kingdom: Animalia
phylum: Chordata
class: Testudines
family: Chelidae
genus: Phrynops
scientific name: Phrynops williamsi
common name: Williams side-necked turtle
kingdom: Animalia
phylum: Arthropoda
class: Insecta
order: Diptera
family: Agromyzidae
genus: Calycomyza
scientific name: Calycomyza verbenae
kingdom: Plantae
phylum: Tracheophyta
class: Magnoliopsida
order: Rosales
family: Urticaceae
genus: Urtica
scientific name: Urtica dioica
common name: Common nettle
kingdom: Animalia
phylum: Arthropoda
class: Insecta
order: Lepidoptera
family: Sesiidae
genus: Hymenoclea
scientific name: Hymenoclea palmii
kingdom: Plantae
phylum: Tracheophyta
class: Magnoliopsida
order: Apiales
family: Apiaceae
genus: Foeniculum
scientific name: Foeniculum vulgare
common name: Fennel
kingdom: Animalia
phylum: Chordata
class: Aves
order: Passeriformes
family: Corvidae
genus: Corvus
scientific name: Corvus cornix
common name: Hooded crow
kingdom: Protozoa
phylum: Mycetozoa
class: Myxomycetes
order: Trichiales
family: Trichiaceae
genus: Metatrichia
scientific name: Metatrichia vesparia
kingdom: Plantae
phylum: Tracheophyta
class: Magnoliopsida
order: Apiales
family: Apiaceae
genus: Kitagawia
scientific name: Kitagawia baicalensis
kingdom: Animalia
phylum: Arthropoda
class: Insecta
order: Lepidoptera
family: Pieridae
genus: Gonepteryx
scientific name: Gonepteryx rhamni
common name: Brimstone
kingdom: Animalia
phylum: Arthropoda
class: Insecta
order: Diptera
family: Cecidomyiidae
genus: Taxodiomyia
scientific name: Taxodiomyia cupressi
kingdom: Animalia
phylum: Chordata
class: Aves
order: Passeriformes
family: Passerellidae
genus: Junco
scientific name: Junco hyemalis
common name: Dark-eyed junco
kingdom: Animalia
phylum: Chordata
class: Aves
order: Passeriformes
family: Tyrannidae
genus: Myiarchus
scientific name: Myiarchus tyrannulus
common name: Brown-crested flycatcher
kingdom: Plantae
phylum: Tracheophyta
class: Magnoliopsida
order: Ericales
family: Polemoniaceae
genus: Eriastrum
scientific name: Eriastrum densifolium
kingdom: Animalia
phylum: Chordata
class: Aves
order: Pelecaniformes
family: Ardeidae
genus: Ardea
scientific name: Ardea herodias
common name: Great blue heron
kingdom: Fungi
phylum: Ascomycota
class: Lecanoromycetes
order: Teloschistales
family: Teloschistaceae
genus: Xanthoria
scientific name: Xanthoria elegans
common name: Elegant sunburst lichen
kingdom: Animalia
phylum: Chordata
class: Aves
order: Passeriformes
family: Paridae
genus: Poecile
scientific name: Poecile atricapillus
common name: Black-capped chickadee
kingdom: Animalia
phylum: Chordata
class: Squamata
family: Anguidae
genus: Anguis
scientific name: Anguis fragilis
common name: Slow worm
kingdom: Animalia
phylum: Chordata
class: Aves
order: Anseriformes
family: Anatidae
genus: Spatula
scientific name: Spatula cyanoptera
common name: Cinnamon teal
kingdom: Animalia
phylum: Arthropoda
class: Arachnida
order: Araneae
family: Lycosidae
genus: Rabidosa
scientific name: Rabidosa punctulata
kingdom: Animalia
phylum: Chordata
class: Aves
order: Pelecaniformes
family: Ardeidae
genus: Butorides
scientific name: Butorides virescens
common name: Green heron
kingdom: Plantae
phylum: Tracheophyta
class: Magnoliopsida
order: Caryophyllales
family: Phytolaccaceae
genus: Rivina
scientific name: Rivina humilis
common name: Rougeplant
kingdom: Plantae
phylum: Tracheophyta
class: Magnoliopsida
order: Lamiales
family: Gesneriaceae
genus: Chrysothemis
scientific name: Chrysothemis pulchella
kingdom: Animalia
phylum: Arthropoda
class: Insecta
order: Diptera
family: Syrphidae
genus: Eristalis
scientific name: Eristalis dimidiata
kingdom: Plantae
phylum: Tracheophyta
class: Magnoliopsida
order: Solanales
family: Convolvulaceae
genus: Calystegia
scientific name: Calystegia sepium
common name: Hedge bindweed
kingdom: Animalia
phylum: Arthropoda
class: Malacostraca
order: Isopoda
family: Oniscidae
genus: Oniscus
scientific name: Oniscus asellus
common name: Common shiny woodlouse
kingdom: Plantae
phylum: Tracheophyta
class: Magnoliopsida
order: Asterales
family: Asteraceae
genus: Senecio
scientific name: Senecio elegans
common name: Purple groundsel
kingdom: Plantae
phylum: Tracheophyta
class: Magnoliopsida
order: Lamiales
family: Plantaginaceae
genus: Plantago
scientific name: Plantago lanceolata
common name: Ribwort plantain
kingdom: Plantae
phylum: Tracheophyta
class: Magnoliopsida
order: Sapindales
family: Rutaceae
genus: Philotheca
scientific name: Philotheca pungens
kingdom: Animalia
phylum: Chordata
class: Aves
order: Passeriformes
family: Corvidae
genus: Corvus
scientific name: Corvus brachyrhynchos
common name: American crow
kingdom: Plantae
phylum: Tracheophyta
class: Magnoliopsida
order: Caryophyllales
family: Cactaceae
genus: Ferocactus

Task to carry out: Set out all of the lines above as a numbered list, omitting any blank lines.

Written answer:
1. kingdom: Animalia
2. phylum: Chordata
3. class: Testudines
4. family: Chelidae
5. genus: Phrynops
6. scientific name: Phrynops williamsi
7. common name: Williams side-necked turtle
8. kingdom: Animalia
9. phylum: Arthropoda
10. class: Insecta
11. order: Diptera
12. family: Agromyzidae
13. genus: Calycomyza
14. scientific name: Calycomyza verbenae
15. kingdom: Plantae
16. phylum: Tracheophyta
17. class: Magnoliopsida
18. order: Rosales
19. family: Urticaceae
20. genus: Urtica
21. scientific name: Urtica dioica
22. common name: Common nettle
23. kingdom: Animalia
24. phylum: Arthropoda
25. class: Insecta
26. order: Lepidoptera
27. family: Sesiidae
28. genus: Hymenoclea
29. scientific name: Hymenoclea palmii
30. kingdom: Plantae
31. phylum: Tracheophyta
32. class: Magnoliopsida
33. order: Apiales
34. family: Apiaceae
35. genus: Foeniculum
36. scientific name: Foeniculum vulgare
37. common name: Fennel
38. kingdom: Animalia
39. phylum: Chordata
40. class: Aves
41. order: Passeriformes
42. family: Corvidae
43. genus: Corvus
44. scientific name: Corvus cornix
45. common name: Hooded crow
46. kingdom: Protozoa
47. phylum: Mycetozoa
48. class: Myxomycetes
49. order: Trichiales
50. family: Trichiaceae
51. genus: Metatrichia
52. scientific name: Metatrichia vesparia
53. kingdom: Plantae
54. phylum: Tracheophyta
55. class: Magnoliopsida
56. order: Apiales
57. family: Apiaceae
58. genus: Kitagawia
59. scientific name: Kitagawia baicalensis
60. kingdom: Animalia
61. phylum: Arthropoda
62. class: Insecta
63. order: Lepidoptera
64. family: Pieridae
65. genus: Gonepteryx
66. scientific name: Gonepteryx rhamni
67. common name: Brimstone
68. kingdom: Animalia
69. phylum: Arthropoda
70. class: Insecta
71. order: Diptera
72. family: Cecidomyiidae
73. genus: Taxodiomyia
74. scientific name: Taxodiomyia cupressi
75. kingdom: Animalia
76. phylum: Chordata
77. class: Aves
78. order: Passeriformes
79. family: Passerellidae
80. genus: Junco
81. scientific name: Junco hyemalis
82. common name: Dark-eyed junco
83. kingdom: Animalia
84. phylum: Chordata
85. class: Aves
86. order: Passeriformes
87. family: Tyrannidae
88. genus: Myiarchus
89. scientific name: Myiarchus tyrannulus
90. common name: Brown-crested flycatcher
91. kingdom: Plantae
92. phylum: Tracheophyta
93. class: Magnoliopsida
94. order: Ericales
95. family: Polemoniaceae
96. genus: Eriastrum
97. scientific name: Eriastrum densifolium
98. kingdom: Animalia
99. phylum: Chordata
100. class: Aves
101. order: Pelecaniformes
102. family: Ardeidae
103. genus: Ardea
104. scientific name: Ardea herodias
105. common name: Great blue heron
106. kingdom: Fungi
107. phylum: Ascomycota
108. class: Lecanoromycetes
109. order: Teloschistales
110. family: Teloschistaceae
111. genus: Xanthoria
112. scientific name: Xanthoria elegans
113. common name: Elegant sunburst lichen
114. kingdom: Animalia
115. phylum: Chordata
116. class: Aves
117. order: Passeriformes
118. family: Paridae
119. genus: Poecile
120. scientific name: Poecile atricapillus
121. common name: Black-capped chickadee
122. kingdom: Animalia
123. phylum: Chordata
124. class: Squamata
125. family: Anguidae
126. genus: Anguis
127. scientific name: Anguis fragilis
128. common name: Slow worm
129. kingdom: Animalia
130. phylum: Chordata
131. class: Aves
132. order: Anseriformes
133. family: Anatidae
134. genus: Spatula
135. scientific name: Spatula cyanoptera
136. common name: Cinnamon teal
137. kingdom: Animalia
138. phylum: Arthropoda
139. class: Arachnida
140. order: Araneae
141. family: Lycosidae
142. genus: Rabidosa
143. scientific name: Rabidosa punctulata
144. kingdom: Animalia
145. phylum: Chordata
146. class: Aves
147. order: Pelecaniformes
148. family: Ardeidae
149. genus: Butorides
150. scientific name: Butorides virescens
151. common name: Green heron
152. kingdom: Plantae
153. phylum: Tracheophyta
154. class: Magnoliopsida
155. order: Caryophyllales
156. family: Phytolaccaceae
157. genus: Rivina
158. scientific name: Rivina humilis
159. common name: Rougeplant
160. kingdom: Plantae
161. phylum: Tracheophyta
162. class: Magnoliopsida
163. order: Lamiales
164. family: Gesneriaceae
165. genus: Chrysothemis
166. scientific name: Chrysothemis pulchella
167. kingdom: Animalia
168. phylum: Arthropoda
169. class: Insecta
170. order: Diptera
171. family: Syrphidae
172. genus: Eristalis
173. scientific name: Eristalis dimidiata
174. kingdom: Plantae
175. phylum: Tracheophyta
176. class: Magnoliopsida
177. order: Solanales
178. family: Convolvulaceae
179. genus: Calystegia
180. scientific name: Calystegia sepium
181. common name: Hedge bindweed
182. kingdom: Animalia
183. phylum: Arthropoda
184. class: Malacostraca
185. order: Isopoda
186. family: Oniscidae
187. genus: Oniscus
188. scientific name: Oniscus asellus
189. common name: Common shiny woodlouse
190. kingdom: Plantae
191. phylum: Tracheophyta
192. class: Magnoliopsida
193. order: Asterales
194. family: Asteraceae
195. genus: Senecio
196. scientific name: Senecio elegans
197. common name: Purple groundsel
198. kingdom: Plantae
199. phylum: Tracheophyta
200. class: Magnoliopsida
201. order: Lamiales
202. family: Plantaginaceae
203. genus: Plantago
204. scientific name: Plantago lanceolata
205. common name: Ribwort plantain
206. kingdom: Plantae
207. phylum: Tracheophyta
208. class: Magnoliopsida
209. order: Sapindales
210. family: Rutaceae
211. genus: Philotheca
212. scientific name: Philotheca pungens
213. kingdom: Animalia
214. phylum: Chordata
215. class: Aves
216. order: Passeriformes
217. family: Corvidae
218. genus: Corvus
219. scientific name: Corvus brachyrhynchos
220. common name: American crow
221. kingdom: Plantae
222. phylum: Tracheophyta
223. class: Magnoliopsida
224. order: Caryophyllales
225. family: Cactaceae
226. genus: Ferocactus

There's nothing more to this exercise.